- What you have to do -
Print each entry below precisely as it reads.

- Exercise inputs -
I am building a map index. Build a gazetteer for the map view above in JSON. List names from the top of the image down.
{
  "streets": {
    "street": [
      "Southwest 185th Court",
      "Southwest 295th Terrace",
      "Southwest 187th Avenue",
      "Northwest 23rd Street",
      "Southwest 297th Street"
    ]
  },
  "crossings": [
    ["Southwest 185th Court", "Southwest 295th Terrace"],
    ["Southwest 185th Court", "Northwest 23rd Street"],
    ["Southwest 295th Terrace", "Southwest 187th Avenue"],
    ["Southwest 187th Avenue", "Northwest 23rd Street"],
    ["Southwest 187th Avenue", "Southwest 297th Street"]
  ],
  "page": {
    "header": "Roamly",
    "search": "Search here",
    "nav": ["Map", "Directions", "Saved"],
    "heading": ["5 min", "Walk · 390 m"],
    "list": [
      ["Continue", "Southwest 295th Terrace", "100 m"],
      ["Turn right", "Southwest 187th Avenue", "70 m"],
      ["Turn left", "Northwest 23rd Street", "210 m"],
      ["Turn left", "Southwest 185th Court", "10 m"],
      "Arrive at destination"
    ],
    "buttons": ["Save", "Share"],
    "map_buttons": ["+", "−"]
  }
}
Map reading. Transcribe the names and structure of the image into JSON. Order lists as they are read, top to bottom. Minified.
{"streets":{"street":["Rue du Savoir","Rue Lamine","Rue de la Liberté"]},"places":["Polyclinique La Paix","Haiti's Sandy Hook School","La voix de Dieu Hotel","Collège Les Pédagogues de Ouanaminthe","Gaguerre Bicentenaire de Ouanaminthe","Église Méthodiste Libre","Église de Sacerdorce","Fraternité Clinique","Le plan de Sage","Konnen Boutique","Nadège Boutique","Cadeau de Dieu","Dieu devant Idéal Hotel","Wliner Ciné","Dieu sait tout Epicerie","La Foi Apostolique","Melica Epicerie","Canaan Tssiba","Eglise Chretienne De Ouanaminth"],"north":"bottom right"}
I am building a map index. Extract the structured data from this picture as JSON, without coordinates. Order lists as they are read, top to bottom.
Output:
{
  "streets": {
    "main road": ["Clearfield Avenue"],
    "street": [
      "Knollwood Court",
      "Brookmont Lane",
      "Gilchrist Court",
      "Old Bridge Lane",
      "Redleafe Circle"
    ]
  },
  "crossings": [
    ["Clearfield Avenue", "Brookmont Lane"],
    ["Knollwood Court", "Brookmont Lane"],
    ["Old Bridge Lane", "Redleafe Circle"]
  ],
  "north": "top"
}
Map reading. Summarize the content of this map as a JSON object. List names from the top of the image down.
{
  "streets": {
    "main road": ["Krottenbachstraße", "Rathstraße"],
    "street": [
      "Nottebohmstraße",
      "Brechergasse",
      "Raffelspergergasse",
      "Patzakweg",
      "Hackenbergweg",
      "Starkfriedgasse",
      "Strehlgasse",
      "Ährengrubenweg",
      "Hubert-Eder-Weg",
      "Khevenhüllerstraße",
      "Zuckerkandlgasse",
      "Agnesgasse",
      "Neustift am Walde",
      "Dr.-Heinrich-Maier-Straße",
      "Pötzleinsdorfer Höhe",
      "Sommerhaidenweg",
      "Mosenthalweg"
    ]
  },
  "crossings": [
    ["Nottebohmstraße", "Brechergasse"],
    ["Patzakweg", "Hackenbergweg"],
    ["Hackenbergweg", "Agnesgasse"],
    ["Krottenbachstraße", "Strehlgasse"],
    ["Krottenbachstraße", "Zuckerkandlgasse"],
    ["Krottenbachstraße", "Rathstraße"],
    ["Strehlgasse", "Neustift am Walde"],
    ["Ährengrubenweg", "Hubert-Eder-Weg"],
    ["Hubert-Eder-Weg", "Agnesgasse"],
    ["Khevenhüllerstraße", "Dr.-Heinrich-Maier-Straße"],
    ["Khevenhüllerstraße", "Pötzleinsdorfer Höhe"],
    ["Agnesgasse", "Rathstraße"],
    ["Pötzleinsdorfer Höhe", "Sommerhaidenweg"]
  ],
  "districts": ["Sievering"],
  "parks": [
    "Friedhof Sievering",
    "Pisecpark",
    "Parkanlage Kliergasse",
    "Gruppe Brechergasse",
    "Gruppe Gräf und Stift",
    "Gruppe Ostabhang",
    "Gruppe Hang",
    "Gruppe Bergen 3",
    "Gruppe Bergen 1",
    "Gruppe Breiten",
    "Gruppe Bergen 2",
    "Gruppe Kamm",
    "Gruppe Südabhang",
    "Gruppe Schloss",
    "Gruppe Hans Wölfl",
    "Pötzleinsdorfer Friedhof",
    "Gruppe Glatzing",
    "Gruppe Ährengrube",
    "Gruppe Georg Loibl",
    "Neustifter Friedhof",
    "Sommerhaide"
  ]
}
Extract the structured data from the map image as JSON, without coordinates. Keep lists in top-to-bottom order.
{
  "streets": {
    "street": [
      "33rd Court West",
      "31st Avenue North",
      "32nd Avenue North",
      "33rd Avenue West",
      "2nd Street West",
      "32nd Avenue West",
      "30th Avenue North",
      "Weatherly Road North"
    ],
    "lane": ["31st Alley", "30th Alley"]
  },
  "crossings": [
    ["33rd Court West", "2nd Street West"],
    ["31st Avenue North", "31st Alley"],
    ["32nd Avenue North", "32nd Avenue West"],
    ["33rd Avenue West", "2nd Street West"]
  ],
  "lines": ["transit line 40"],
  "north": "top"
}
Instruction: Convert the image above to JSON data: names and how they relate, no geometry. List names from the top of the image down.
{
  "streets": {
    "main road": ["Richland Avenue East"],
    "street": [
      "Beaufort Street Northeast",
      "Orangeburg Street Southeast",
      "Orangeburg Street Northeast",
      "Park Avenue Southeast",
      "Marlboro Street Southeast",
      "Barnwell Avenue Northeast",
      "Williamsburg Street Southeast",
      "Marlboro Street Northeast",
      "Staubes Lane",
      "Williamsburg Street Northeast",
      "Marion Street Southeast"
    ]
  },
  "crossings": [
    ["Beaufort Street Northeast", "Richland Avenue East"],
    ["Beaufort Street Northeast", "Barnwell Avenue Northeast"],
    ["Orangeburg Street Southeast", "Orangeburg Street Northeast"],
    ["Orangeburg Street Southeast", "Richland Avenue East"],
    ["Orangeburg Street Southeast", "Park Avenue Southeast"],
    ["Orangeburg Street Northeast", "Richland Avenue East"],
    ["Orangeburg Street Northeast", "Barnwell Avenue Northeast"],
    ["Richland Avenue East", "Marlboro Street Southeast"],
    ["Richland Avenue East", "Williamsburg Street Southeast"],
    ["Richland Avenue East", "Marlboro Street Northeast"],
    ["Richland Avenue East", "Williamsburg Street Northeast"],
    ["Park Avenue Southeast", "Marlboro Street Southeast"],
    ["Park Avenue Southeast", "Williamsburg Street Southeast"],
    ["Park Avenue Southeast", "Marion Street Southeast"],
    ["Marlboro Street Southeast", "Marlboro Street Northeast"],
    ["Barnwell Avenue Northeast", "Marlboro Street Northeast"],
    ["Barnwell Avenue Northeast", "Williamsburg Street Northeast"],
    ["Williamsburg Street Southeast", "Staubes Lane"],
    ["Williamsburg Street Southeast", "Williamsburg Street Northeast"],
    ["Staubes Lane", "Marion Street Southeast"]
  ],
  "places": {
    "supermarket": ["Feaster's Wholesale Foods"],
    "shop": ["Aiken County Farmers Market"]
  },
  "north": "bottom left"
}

- Solution to this exercise -
I am building a map index. Build a gazetteer for the map view above in JSON. List names from the top of the image down.
{
  "streets": {
    "street": [
      "Southwest 185th Court",
      "Southwest 295th Terrace",
      "Southwest 187th Avenue",
      "Northwest 23rd Street",
      "Southwest 297th Street"
    ]
  },
  "crossings": [
    ["Southwest 185th Court", "Southwest 295th Terrace"],
    ["Southwest 185th Court", "Northwest 23rd Street"],
    ["Southwest 295th Terrace", "Southwest 187th Avenue"],
    ["Southwest 187th Avenue", "Northwest 23rd Street"],
    ["Southwest 187th Avenue", "Southwest 297th Street"]
  ],
  "page": {
    "header": "Roamly",
    "search": "Search here",
    "nav": ["Map", "Directions", "Saved"],
    "heading": ["5 min", "Walk · 390 m"],
    "list": [
      ["Continue", "Southwest 295th Terrace", "100 m"],
      ["Turn right", "Southwest 187th Avenue", "70 m"],
      ["Turn left", "Northwest 23rd Street", "210 m"],
      ["Turn left", "Southwest 185th Court", "10 m"],
      "Arrive at destination"
    ],
    "buttons": ["Save", "Share"],
    "map_buttons": ["+", "−"]
  }
}
Map reading. Transcribe the names and structure of the image into JSON. Order lists as they are read, top to bottom. Minified.
{"streets":{"street":["Rue du Savoir","Rue Lamine","Rue de la Liberté"]},"places":["Polyclinique La Paix","Haiti's Sandy Hook School","La voix de Dieu Hotel","Collège Les Pédagogues de Ouanaminthe","Gaguerre Bicentenaire de Ouanaminthe","Église Méthodiste Libre","Église de Sacerdorce","Fraternité Clinique","Le plan de Sage","Konnen Boutique","Nadège Boutique","Cadeau de Dieu","Dieu devant Idéal Hotel","Wliner Ciné","Dieu sait tout Epicerie","La Foi Apostolique","Melica Epicerie","Canaan Tssiba","Eglise Chretienne De Ouanaminth"],"north":"bottom right"}
I am building a map index. Extract the structured data from this picture as JSON, without coordinates. Order lists as they are read, top to bottom.
Output:
{
  "streets": {
    "main road": ["Clearfield Avenue"],
    "street": [
      "Knollwood Court",
      "Brookmont Lane",
      "Gilchrist Court",
      "Old Bridge Lane",
      "Redleafe Circle"
    ]
  },
  "crossings": [
    ["Clearfield Avenue", "Brookmont Lane"],
    ["Knollwood Court", "Brookmont Lane"],
    ["Old Bridge Lane", "Redleafe Circle"]
  ],
  "north": "top"
}
Map reading. Summarize the content of this map as a JSON object. List names from the top of the image down.
{
  "streets": {
    "main road": ["Krottenbachstraße", "Rathstraße"],
    "street": [
      "Nottebohmstraße",
      "Brechergasse",
      "Raffelspergergasse",
      "Patzakweg",
      "Hackenbergweg",
      "Starkfriedgasse",
      "Strehlgasse",
      "Ährengrubenweg",
      "Hubert-Eder-Weg",
      "Khevenhüllerstraße",
      "Zuckerkandlgasse",
      "Agnesgasse",
      "Neustift am Walde",
      "Dr.-Heinrich-Maier-Straße",
      "Pötzleinsdorfer Höhe",
      "Sommerhaidenweg",
      "Mosenthalweg"
    ]
  },
  "crossings": [
    ["Nottebohmstraße", "Brechergasse"],
    ["Patzakweg", "Hackenbergweg"],
    ["Hackenbergweg", "Agnesgasse"],
    ["Krottenbachstraße", "Strehlgasse"],
    ["Krottenbachstraße", "Zuckerkandlgasse"],
    ["Krottenbachstraße", "Rathstraße"],
    ["Strehlgasse", "Neustift am Walde"],
    ["Ährengrubenweg", "Hubert-Eder-Weg"],
    ["Hubert-Eder-Weg", "Agnesgasse"],
    ["Khevenhüllerstraße", "Dr.-Heinrich-Maier-Straße"],
    ["Khevenhüllerstraße", "Pötzleinsdorfer Höhe"],
    ["Agnesgasse", "Rathstraße"],
    ["Pötzleinsdorfer Höhe", "Sommerhaidenweg"]
  ],
  "districts": ["Sievering"],
  "parks": [
    "Friedhof Sievering",
    "Pisecpark",
    "Parkanlage Kliergasse",
    "Gruppe Brechergasse",
    "Gruppe Gräf und Stift",
    "Gruppe Ostabhang",
    "Gruppe Hang",
    "Gruppe Bergen 3",
    "Gruppe Bergen 1",
    "Gruppe Breiten",
    "Gruppe Bergen 2",
    "Gruppe Kamm",
    "Gruppe Südabhang",
    "Gruppe Schloss",
    "Gruppe Hans Wölfl",
    "Pötzleinsdorfer Friedhof",
    "Gruppe Glatzing",
    "Gruppe Ährengrube",
    "Gruppe Georg Loibl",
    "Neustifter Friedhof",
    "Sommerhaide"
  ]
}
Extract the structured data from the map image as JSON, without coordinates. Keep lists in top-to-bottom order.
{
  "streets": {
    "street": [
      "33rd Court West",
      "31st Avenue North",
      "32nd Avenue North",
      "33rd Avenue West",
      "2nd Street West",
      "32nd Avenue West",
      "30th Avenue North",
      "Weatherly Road North"
    ],
    "lane": ["31st Alley", "30th Alley"]
  },
  "crossings": [
    ["33rd Court West", "2nd Street West"],
    ["31st Avenue North", "31st Alley"],
    ["32nd Avenue North", "32nd Avenue West"],
    ["33rd Avenue West", "2nd Street West"]
  ],
  "lines": ["transit line 40"],
  "north": "top"
}
Instruction: Convert the image above to JSON data: names and how they relate, no geometry. List names from the top of the image down.
{
  "streets": {
    "main road": ["Richland Avenue East"],
    "street": [
      "Beaufort Street Northeast",
      "Orangeburg Street Southeast",
      "Orangeburg Street Northeast",
      "Park Avenue Southeast",
      "Marlboro Street Southeast",
      "Barnwell Avenue Northeast",
      "Williamsburg Street Southeast",
      "Marlboro Street Northeast",
      "Staubes Lane",
      "Williamsburg Street Northeast",
      "Marion Street Southeast"
    ]
  },
  "crossings": [
    ["Beaufort Street Northeast", "Richland Avenue East"],
    ["Beaufort Street Northeast", "Barnwell Avenue Northeast"],
    ["Orangeburg Street Southeast", "Orangeburg Street Northeast"],
    ["Orangeburg Street Southeast", "Richland Avenue East"],
    ["Orangeburg Street Southeast", "Park Avenue Southeast"],
    ["Orangeburg Street Northeast", "Richland Avenue East"],
    ["Orangeburg Street Northeast", "Barnwell Avenue Northeast"],
    ["Richland Avenue East", "Marlboro Street Southeast"],
    ["Richland Avenue East", "Williamsburg Street Southeast"],
    ["Richland Avenue East", "Marlboro Street Northeast"],
    ["Richland Avenue East", "Williamsburg Street Northeast"],
    ["Park Avenue Southeast", "Marlboro Street Southeast"],
    ["Park Avenue Southeast", "Williamsburg Street Southeast"],
    ["Park Avenue Southeast", "Marion Street Southeast"],
    ["Marlboro Street Southeast", "Marlboro Street Northeast"],
    ["Barnwell Avenue Northeast", "Marlboro Street Northeast"],
    ["Barnwell Avenue Northeast", "Williamsburg Street Northeast"],
    ["Williamsburg Street Southeast", "Staubes Lane"],
    ["Williamsburg Street Southeast", "Williamsburg Street Northeast"],
    ["Staubes Lane", "Marion Street Southeast"]
  ],
  "places": {
    "supermarket": ["Feaster's Wholesale Foods"],
    "shop": ["Aiken County Farmers Market"]
  },
  "north": "bottom left"
}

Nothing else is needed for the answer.